# Free hunting dog seminar in Fargo



## HNTNWGN (Jan 14, 2005)

The Red River Valley Chapter of North American Versatile Hunting Dog Association "NAVHDA" is giving free hunting dog training seminars. The seminars will be held at 10:30 and 1:00 at Gander Mountain. The first seminar will feature Wally Wahl on March 11. The second will feature Jeff Jalbert on April 22. The morning sessions will be beginner training with the afternoon for more advanced techniques.

Our club's focus is to provide an environment where members can meet to further their pursuit of owning and training a fully trained hunting dog, primarly a "Versatile" dog as defined by our National clubs by-laws. A versatile dog is a dog that is bred and trained to dependably hunt and point game, to retrieve on both land and water, and to track wounded game on both land and water. More information about our local chapter and national organization can be found at www.RRVNAVHDA.com or www.NAVHDA.org.

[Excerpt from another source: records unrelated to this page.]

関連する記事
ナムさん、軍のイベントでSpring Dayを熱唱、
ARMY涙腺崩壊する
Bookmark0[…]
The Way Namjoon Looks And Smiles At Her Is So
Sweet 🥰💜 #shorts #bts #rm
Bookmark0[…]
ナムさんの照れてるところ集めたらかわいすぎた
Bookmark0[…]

The North American Versatile Hunting Dog Association is a nonprofit corporation whose purpose is to foster, promote, and improve the versatile hunting dog breeds in North America; to conserve game by using well trained reliable hunting dogs before and after the shot; and to aid in the prevention of cruelty to animals by discouraging nonselective and uncontrolled breeding, which produces unwanted and uncared for dogs.


----------